# My husband has completely changed



## mrseortega (Oct 30, 2009)

My husband spends every second he can away from home. I feel like a single parent 95% of the time. He would rather hang out with ANYONE, than be with me and our daughter. We've only been married for a year and I already feel like it's over. And when I say something about it, he thinks I'm being too needy. Before we got married, he spent all the time he could with me. His best friend from childhood recently got a divorce and now my husband has been living the single life with him. Partying all night and ditching work.... He's just not the guy I fell in love with and married. What do I do????


----------



## Blanca (Jul 25, 2008)

well, you may not be the same person he fell in love with either. im guessing the stress of raising your daughter has changed you a lot. so he may have justifications for wanting to stay away from you. im not saying its right, but it is what it is. 

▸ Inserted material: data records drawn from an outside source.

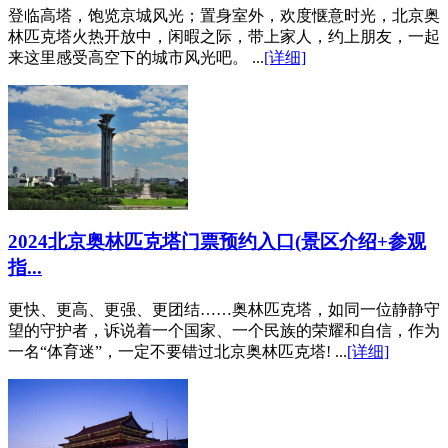
登临高塔，饱览京城风光；置身室外，欢度惬意时光，北京奥
林匹克塔火热开放中，闲暇之际，带上家人，约上朋友，一起
来这里感受高空下的城市风光吧。 ...
[详细]
2024北京奥林匹克塔门票预约入口(景区介绍+参观
指...
更快、更高、更强、更团结……奥林匹克塔，如同一位静静守
望的守护者，诉说着一个国家、一个民族的荣耀和自信，作为
一名“体育迷”，一定不要错过北京奥林匹克塔! ...
[详细]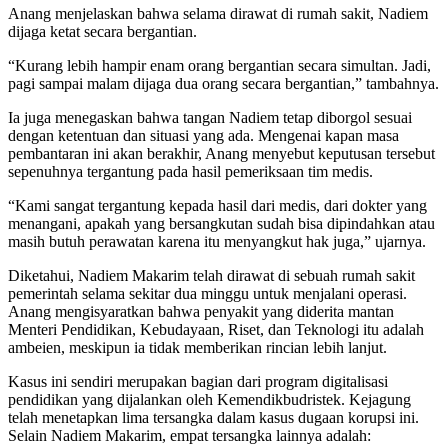
Anang menjelaskan bahwa selama dirawat di rumah sakit, Nadiem
dijaga ketat secara bergantian.
“Kurang lebih hampir enam orang bergantian secara simultan. Jadi,
pagi sampai malam dijaga dua orang secara bergantian,” tambahnya.
Ia juga menegaskan bahwa tangan Nadiem tetap diborgol sesuai
dengan ketentuan dan situasi yang ada. Mengenai kapan masa
pembantaran ini akan berakhir, Anang menyebut keputusan tersebut
sepenuhnya tergantung pada hasil pemeriksaan tim medis.
“Kami sangat tergantung kepada hasil dari medis, dari dokter yang
menangani, apakah yang bersangkutan sudah bisa dipindahkan atau
masih butuh perawatan karena itu menyangkut hak juga,” ujarnya.
Diketahui, Nadiem Makarim telah dirawat di sebuah rumah sakit
pemerintah selama sekitar dua minggu untuk menjalani operasi.
Anang mengisyaratkan bahwa penyakit yang diderita mantan
Menteri Pendidikan, Kebudayaan, Riset, dan Teknologi itu adalah
ambeien, meskipun ia tidak memberikan rincian lebih lanjut.
Kasus ini sendiri merupakan bagian dari program digitalisasi
pendidikan yang dijalankan oleh Kemendikbudristek. Kejagung
telah menetapkan lima tersangka dalam kasus dugaan korupsi ini.
Selain Nadiem Makarim, empat tersangka lainnya adalah: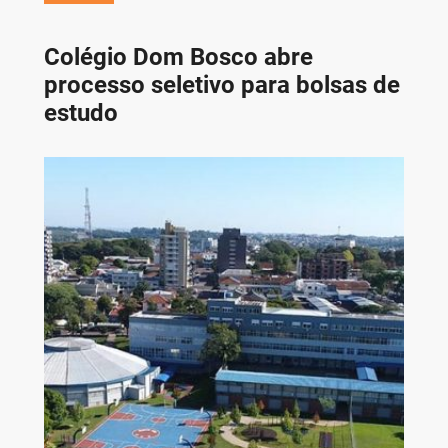
Colégio Dom Bosco abre
processo seletivo para bolsas de
estudo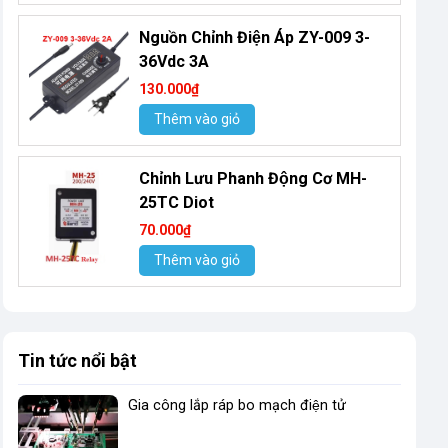
Nguồn Chỉnh Điện Áp ZY-009 3-
36Vdc 3A
130.000₫
Thêm vào giỏ
Chỉnh Lưu Phanh Động Cơ MH-
25TC Diot
70.000₫
Thêm vào giỏ
Tin tức nổi bật
Gia công lắp ráp bo mạch điện tử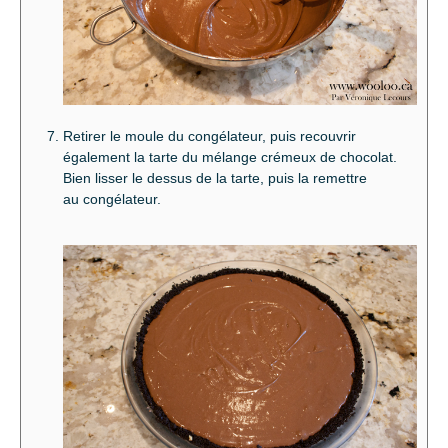
Retirer le moule du congélateur, puis recouvrir
également la tarte du mélange crémeux de chocolat.
Bien lisser le dessus de la tarte, puis la remettre
au congélateur.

what are you doing differently? are you hostile, do you yell, are you demanding? if he doesnt want to be around you, you will have to consider why that is and consider changing some things. 

talk to him about it. he says you are needy, so try being more independent. but you have to come to a compromise with him that he'll stop acting like a teenager if you agree to change. 

and if you really feel he's just being a jerk and theres really no reason for him to want to stay away from you, then other then leave him im not really sure what else you can do.


----------